Which lines in the records below contain the word "socket"? Return each of them.

......

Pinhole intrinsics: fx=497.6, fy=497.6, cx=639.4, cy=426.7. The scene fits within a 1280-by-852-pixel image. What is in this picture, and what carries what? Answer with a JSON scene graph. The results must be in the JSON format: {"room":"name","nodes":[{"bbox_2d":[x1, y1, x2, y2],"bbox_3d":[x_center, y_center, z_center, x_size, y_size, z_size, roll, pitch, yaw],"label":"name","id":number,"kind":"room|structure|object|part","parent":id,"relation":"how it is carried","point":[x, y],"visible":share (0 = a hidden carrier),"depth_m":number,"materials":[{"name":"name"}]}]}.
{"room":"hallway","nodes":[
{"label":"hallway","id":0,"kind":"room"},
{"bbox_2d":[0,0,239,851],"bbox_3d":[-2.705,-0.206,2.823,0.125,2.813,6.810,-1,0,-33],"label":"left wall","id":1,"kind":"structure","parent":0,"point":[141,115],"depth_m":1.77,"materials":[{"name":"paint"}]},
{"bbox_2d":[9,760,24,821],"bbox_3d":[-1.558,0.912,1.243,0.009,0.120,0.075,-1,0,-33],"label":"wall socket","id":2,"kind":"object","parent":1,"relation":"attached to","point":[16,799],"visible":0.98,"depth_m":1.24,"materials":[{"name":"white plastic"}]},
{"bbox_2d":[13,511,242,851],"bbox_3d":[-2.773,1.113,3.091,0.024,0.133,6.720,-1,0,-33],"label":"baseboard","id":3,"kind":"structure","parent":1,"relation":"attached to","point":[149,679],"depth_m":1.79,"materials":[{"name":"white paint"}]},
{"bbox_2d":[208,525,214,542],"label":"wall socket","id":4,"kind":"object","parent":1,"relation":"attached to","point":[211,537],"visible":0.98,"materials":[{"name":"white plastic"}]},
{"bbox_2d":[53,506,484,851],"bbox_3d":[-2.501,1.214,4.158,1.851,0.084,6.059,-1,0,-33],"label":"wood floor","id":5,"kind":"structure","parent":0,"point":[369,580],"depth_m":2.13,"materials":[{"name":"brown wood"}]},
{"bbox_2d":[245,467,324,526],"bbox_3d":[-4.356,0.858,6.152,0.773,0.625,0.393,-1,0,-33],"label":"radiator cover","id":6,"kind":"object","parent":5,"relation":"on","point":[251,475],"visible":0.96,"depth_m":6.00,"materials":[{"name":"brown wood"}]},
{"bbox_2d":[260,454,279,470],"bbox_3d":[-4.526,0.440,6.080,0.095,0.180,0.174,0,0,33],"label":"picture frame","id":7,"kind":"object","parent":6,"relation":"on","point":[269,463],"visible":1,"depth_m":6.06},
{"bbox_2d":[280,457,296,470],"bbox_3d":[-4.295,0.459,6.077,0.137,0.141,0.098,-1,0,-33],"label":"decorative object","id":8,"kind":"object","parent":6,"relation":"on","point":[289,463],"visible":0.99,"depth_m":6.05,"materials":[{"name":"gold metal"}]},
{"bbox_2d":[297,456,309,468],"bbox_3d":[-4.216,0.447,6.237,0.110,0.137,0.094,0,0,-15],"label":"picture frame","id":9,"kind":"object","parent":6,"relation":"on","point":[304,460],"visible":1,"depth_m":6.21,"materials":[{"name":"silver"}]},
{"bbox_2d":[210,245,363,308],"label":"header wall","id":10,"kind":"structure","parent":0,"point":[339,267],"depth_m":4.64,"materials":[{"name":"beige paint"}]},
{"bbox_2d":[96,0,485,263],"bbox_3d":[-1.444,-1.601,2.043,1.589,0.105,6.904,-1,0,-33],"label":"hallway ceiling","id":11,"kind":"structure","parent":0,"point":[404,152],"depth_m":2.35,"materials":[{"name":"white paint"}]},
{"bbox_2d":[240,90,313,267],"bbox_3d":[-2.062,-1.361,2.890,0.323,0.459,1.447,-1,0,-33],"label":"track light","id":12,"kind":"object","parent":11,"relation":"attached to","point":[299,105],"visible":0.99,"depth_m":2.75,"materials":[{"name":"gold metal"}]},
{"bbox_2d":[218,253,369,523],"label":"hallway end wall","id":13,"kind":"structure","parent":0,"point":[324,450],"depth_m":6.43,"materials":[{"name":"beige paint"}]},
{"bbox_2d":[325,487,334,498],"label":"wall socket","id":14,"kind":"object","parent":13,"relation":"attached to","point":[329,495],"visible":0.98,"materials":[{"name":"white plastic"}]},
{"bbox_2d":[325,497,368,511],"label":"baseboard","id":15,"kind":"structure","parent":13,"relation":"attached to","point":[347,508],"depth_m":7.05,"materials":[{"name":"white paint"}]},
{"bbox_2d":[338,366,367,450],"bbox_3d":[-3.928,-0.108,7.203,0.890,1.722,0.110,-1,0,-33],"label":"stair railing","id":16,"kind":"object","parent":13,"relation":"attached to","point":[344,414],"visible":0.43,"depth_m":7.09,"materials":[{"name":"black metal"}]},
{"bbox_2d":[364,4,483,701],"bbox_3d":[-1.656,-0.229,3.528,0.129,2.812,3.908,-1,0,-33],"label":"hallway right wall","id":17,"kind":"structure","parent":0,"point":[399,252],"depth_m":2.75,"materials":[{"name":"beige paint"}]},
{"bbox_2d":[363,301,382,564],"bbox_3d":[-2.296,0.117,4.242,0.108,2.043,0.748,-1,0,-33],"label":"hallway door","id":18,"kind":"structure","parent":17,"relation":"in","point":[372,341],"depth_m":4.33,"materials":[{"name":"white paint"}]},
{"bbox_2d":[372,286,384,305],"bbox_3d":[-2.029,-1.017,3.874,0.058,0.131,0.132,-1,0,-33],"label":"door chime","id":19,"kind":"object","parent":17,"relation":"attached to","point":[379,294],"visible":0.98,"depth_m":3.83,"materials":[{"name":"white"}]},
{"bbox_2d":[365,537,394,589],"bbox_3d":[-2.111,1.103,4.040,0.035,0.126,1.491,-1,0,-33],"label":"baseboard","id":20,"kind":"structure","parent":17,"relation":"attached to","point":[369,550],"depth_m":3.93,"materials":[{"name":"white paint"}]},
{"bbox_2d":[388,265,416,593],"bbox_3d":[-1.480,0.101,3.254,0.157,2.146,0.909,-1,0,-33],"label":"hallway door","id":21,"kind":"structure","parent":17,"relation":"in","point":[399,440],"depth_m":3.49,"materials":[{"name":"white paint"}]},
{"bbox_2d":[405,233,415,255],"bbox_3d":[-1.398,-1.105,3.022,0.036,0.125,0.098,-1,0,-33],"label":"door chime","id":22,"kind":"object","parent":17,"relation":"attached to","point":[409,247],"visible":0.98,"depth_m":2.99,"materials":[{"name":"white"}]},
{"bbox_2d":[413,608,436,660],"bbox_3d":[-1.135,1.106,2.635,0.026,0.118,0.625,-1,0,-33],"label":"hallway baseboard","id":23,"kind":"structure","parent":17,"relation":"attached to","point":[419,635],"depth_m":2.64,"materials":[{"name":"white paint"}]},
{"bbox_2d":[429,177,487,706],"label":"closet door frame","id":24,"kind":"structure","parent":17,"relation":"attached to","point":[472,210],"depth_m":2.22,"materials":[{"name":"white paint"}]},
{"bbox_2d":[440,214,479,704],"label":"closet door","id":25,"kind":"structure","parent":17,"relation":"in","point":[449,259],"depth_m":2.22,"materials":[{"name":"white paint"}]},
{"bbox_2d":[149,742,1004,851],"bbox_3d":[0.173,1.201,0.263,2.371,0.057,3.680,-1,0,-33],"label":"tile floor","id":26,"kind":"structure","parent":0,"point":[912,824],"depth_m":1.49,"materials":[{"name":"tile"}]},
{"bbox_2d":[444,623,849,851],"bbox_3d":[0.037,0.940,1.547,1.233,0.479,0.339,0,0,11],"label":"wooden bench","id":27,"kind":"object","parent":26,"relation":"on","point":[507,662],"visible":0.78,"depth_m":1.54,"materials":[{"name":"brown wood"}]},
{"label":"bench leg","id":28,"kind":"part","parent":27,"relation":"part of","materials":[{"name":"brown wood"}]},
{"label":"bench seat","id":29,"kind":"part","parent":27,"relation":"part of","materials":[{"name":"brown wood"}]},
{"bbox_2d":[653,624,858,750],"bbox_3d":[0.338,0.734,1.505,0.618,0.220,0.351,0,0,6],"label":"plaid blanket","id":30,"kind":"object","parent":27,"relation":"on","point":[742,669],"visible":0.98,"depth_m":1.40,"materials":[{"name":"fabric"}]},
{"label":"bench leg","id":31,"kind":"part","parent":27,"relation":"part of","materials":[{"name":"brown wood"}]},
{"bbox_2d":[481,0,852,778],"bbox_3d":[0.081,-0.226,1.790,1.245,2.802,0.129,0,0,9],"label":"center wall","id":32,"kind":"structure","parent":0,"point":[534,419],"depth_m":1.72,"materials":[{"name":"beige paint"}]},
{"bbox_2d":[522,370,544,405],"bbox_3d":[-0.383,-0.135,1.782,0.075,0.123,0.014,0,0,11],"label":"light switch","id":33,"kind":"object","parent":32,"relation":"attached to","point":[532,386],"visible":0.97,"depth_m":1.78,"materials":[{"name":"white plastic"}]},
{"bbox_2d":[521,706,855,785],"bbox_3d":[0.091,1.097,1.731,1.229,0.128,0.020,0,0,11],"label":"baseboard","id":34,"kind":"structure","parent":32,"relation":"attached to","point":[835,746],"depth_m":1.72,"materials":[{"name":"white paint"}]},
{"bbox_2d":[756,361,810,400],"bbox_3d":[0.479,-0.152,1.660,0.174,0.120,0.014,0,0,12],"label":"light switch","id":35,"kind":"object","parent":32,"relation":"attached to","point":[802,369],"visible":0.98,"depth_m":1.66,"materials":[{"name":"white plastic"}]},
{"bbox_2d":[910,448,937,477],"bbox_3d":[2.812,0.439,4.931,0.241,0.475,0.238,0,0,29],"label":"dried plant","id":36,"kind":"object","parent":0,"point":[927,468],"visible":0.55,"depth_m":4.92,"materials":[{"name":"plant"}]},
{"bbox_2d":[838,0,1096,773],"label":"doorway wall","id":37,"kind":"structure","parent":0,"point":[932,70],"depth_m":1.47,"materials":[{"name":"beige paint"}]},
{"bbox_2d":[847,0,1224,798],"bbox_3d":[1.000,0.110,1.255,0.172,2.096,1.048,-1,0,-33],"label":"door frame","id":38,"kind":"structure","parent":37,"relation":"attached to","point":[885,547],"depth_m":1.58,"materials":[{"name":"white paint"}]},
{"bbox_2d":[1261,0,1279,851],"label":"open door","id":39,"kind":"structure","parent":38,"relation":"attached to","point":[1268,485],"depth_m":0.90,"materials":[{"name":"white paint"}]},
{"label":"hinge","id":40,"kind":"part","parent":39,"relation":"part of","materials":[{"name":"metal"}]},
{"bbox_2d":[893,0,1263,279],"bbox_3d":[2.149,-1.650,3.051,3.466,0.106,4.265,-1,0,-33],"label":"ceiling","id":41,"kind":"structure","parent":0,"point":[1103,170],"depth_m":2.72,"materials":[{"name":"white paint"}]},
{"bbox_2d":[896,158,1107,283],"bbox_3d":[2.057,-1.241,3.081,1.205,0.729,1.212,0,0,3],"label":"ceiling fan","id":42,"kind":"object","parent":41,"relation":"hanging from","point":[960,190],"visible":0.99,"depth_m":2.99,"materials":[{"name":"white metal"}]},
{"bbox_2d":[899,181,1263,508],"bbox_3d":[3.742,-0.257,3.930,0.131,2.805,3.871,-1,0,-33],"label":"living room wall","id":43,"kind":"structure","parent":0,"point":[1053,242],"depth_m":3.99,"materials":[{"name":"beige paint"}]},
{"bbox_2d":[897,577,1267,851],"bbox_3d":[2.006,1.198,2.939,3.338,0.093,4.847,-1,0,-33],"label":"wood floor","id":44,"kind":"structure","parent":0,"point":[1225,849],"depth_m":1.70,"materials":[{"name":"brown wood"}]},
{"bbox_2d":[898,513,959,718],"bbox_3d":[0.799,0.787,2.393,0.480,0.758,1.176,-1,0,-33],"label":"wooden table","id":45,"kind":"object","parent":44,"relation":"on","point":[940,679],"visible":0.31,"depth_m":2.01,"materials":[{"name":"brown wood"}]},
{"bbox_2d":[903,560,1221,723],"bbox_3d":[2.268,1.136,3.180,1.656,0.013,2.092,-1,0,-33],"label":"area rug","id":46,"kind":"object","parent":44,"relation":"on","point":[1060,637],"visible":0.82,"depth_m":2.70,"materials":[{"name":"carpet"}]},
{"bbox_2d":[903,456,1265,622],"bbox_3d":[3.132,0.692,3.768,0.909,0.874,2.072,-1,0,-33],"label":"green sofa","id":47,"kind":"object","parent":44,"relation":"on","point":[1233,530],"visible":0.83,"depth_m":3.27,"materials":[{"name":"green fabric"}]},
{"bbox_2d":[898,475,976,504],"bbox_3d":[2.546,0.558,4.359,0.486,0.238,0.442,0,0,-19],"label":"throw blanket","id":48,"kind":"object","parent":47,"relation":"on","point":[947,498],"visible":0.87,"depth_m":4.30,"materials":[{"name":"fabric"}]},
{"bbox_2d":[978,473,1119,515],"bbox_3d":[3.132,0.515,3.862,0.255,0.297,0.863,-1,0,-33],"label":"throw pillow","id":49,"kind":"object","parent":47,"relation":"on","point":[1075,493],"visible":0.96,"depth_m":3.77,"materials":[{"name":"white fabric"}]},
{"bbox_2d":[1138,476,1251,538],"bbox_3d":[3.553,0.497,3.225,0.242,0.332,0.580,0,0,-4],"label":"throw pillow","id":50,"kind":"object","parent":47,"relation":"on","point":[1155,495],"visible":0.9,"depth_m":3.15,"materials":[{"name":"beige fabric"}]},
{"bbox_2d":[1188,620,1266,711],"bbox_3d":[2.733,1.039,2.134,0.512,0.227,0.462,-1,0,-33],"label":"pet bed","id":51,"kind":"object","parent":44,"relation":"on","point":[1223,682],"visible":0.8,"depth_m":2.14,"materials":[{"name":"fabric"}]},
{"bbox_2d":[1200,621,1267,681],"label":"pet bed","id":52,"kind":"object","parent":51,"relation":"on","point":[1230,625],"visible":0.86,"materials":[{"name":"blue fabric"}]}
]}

......

→ Result for this exercise
{"bbox_2d":[9,760,24,821],"bbox_3d":[-1.558,0.912,1.243,0.009,0.120,0.075,-1,0,-33],"label":"wall socket","id":2,"kind":"object","parent":1,"relation":"attached to","point":[16,799],"visible":0.98,"depth_m":1.24,"materials":[{"name":"white plastic"}]},
{"bbox_2d":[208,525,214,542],"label":"wall socket","id":4,"kind":"object","parent":1,"relation":"attached to","point":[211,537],"visible":0.98,"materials":[{"name":"white plastic"}]},
{"bbox_2d":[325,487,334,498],"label":"wall socket","id":14,"kind":"object","parent":13,"relation":"attached to","point":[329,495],"visible":0.98,"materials":[{"name":"white plastic"}]},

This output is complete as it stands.